Exercise text
Roles of methionine oxidation in E200K prion protein misfolding: Implications for the mechanism of pathogenesis in E200K linked familial Creutzfeldt–Jakob disease

Abstract

Prion diseases are a group of neurodegenerative diseases caused by prion protein (PrP) conformational changes. More than 30 PRNP gene mutations have been associated with familial prion diseases. E200K-associated familial Creutzfeldt–Jakob disease (fCJD) is the most common inherited prion disease. One of the hallmarks of prion diseases is the accumulation of oxidative damage. The mechanism by which oxidative modification of methionine (Met) residues influence the E200K PrP misfolding remains unclear. Here, we examined the stability, structural change, oligomerization and proteinase K resistance of unoxidized/oxidized E200K PrP and Met-to-Leu mutants. We found that oxidation of surface-exposed Met109/112/129/134/154/166 residues significantly destabilized E200K PrP but had a limited impact on the protein's structure. The oxidation of Met213 was the initial step in the conformational conversion of E200K PrP and facilitated the further oxidation of Met205/206. The oxidation of Met213/205/206 led to the exposure of the inner hydrophobic core, disrupted the overall structure of E200K PrP and induced the formation of large soluble multimers at low pH. In addition, the aggregation behavior of oxidized E200K PrP at the cellular level was investigated using E200K PrP Met-to-Ser mutants. The results showed that M109/112/129/154S or M134/166S mutants were efficiently localized on the cell membrane, whereas the M213/205/206S mutant generated many of aggregated fluorescent dots in the cytoplasm. The present work provides important clues for understanding the special roles of methionine oxidation in E200K PrP misfolding and links oxidative stress and consequent misfolding of oxidative damaged E200K PrP with the pathogenic mechanism of E200K-associated fCJD.

Exercise prompt
Print the abstract on E200K prion protein misfolding word for word, from its title to its final sentence. The data that follows was taken from a different source.

Extracted material
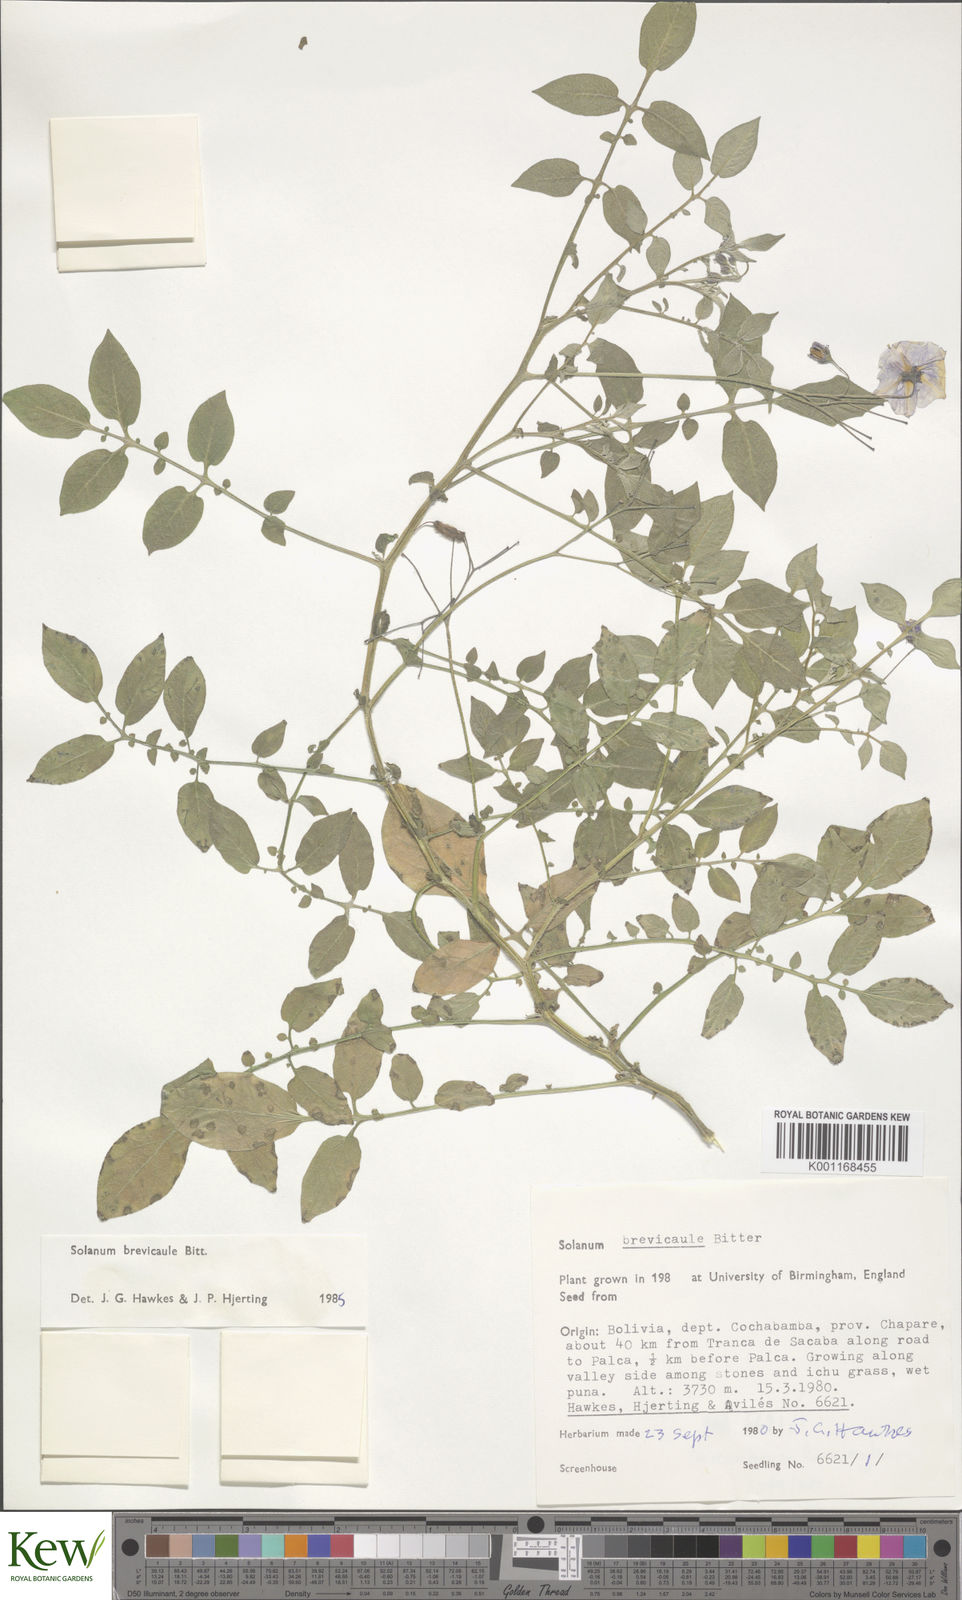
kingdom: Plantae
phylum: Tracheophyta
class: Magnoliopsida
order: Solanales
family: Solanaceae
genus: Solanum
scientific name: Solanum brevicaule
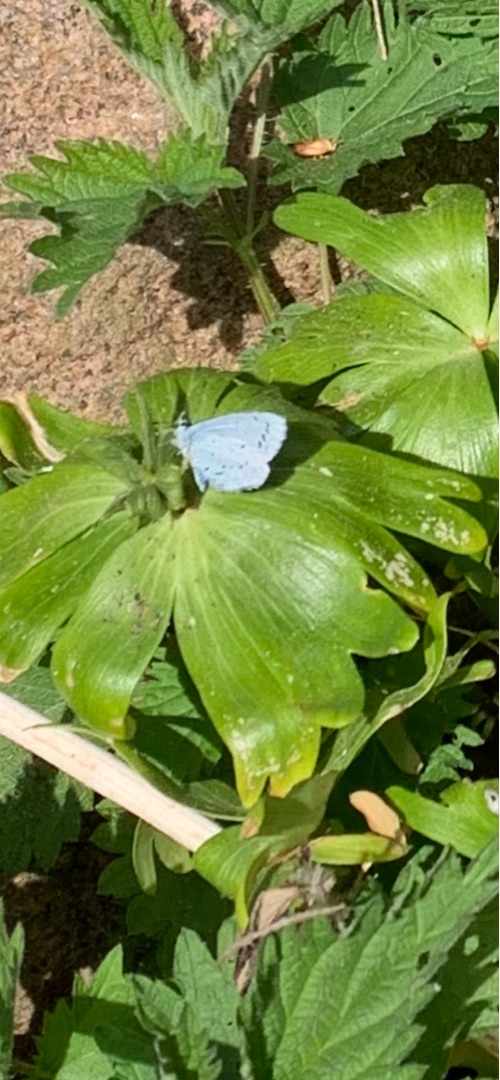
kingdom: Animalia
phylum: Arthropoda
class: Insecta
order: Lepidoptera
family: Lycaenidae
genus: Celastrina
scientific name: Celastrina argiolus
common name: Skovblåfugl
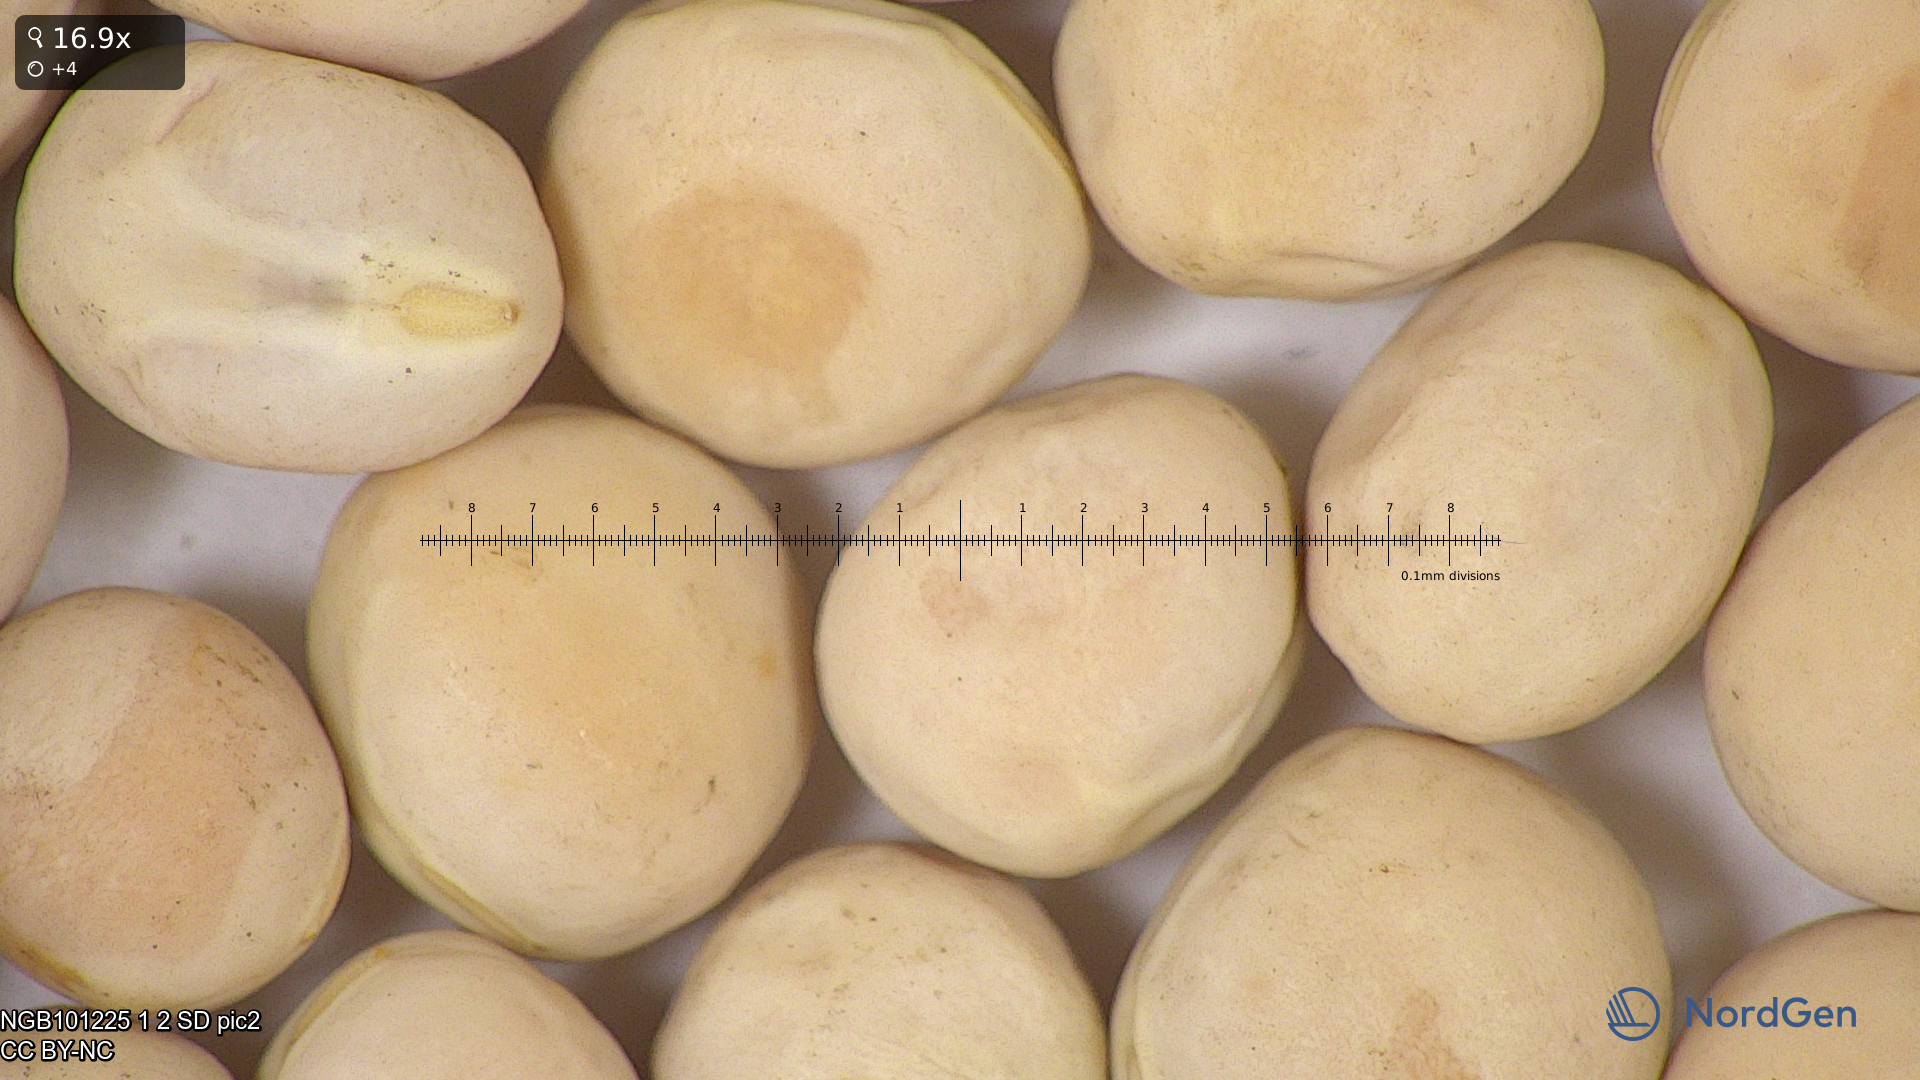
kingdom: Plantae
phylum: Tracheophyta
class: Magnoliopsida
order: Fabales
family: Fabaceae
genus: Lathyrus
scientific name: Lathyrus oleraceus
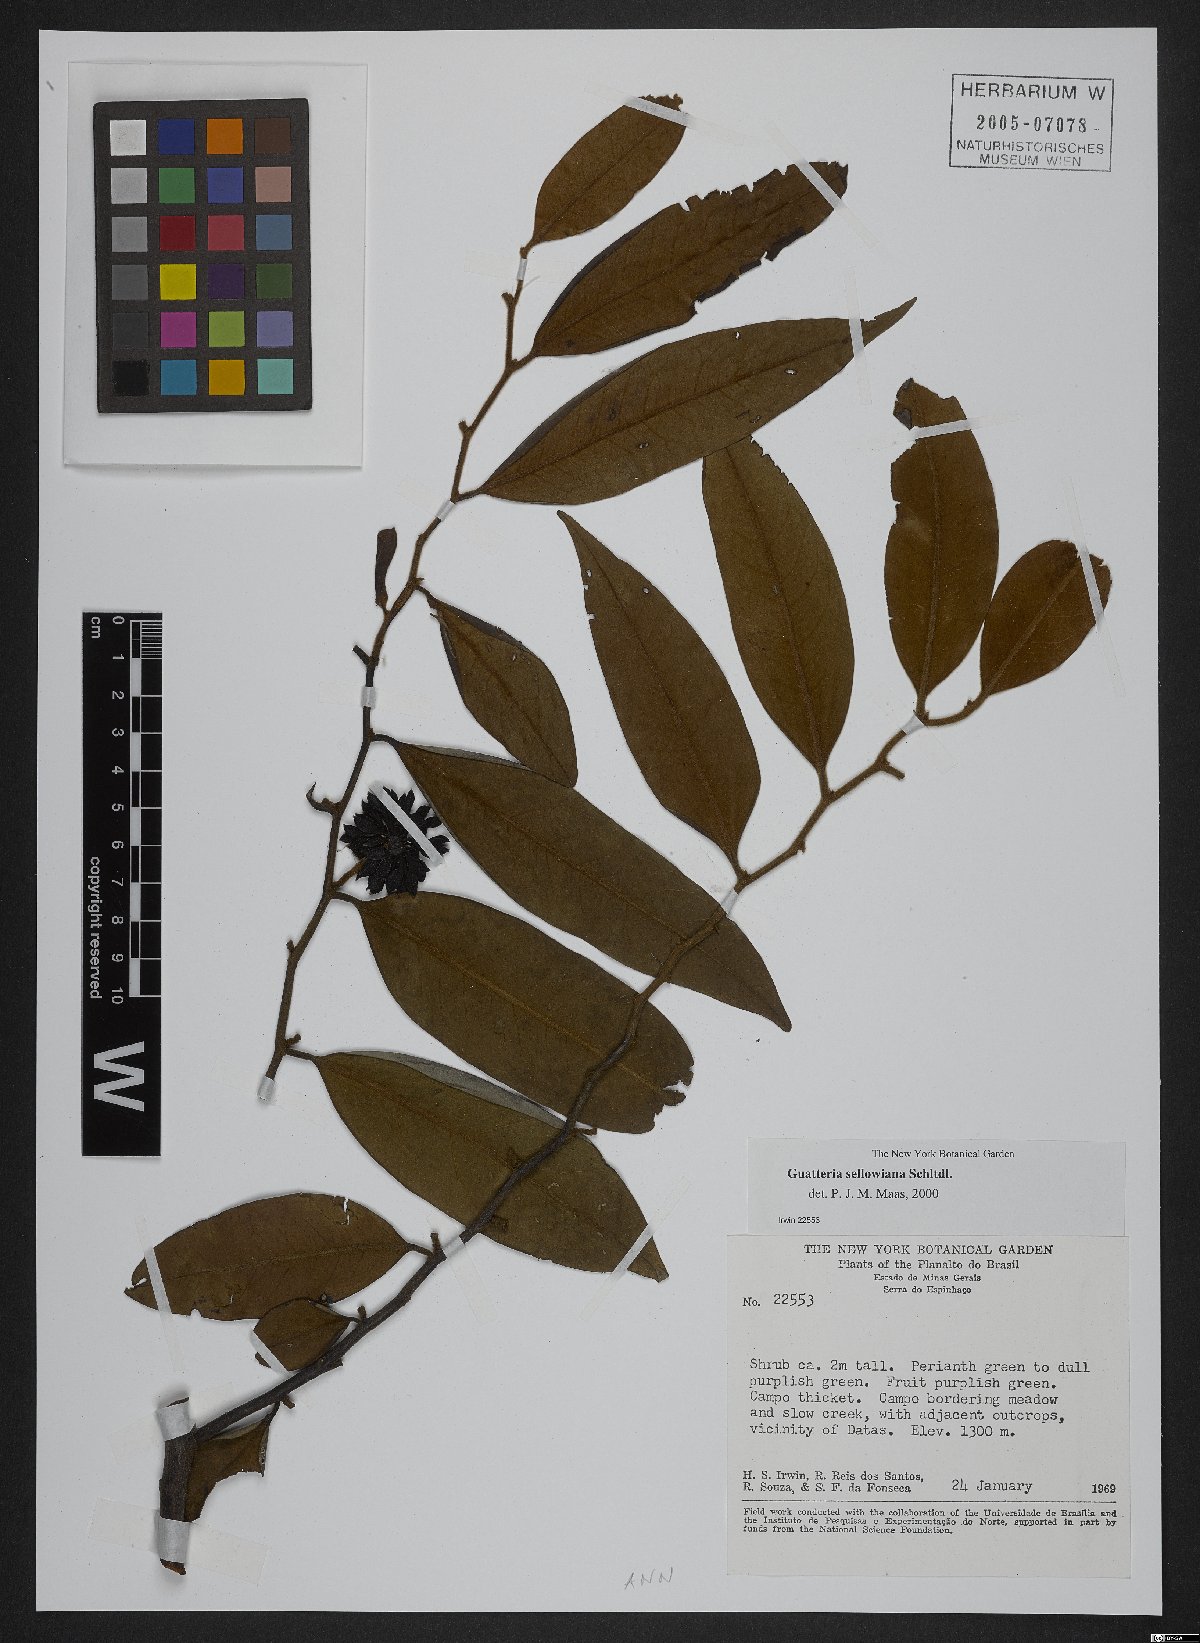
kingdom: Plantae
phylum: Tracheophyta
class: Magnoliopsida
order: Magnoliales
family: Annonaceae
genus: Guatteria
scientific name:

Result
Roles of methionine oxidation in E200K prion protein misfolding: Implications for the mechanism of pathogenesis in E200K linked familial Creutzfeldt–Jakob disease

Abstract

Prion diseases are a group of neurodegenerative diseases caused by prion protein (PrP) conformational changes. More than 30 PRNP gene mutations have been associated with familial prion diseases. E200K-associated familial Creutzfeldt–Jakob disease (fCJD) is the most common inherited prion disease. One of the hallmarks of prion diseases is the accumulation of oxidative damage. The mechanism by which oxidative modification of methionine (Met) residues influence the E200K PrP misfolding remains unclear. Here, we examined the stability, structural change, oligomerization and proteinase K resistance of unoxidized/oxidized E200K PrP and Met-to-Leu mutants. We found that oxidation of surface-exposed Met109/112/129/134/154/166 residues significantly destabilized E200K PrP but had a limited impact on the protein's structure. The oxidation of Met213 was the initial step in the conformational conversion of E200K PrP and facilitated the further oxidation of Met205/206. The oxidation of Met213/205/206 led to the exposure of the inner hydrophobic core, disrupted the overall structure of E200K PrP and induced the formation of large soluble multimers at low pH. In addition, the aggregation behavior of oxidized E200K PrP at the cellular level was investigated using E200K PrP Met-to-Ser mutants. The results showed that M109/112/129/154S or M134/166S mutants were efficiently localized on the cell membrane, whereas the M213/205/206S mutant generated many of aggregated fluorescent dots in the cytoplasm. The present work provides important clues for understanding the special roles of methionine oxidation in E200K PrP misfolding and links oxidative stress and consequent misfolding of oxidative damaged E200K PrP with the pathogenic mechanism of E200K-associated fCJD.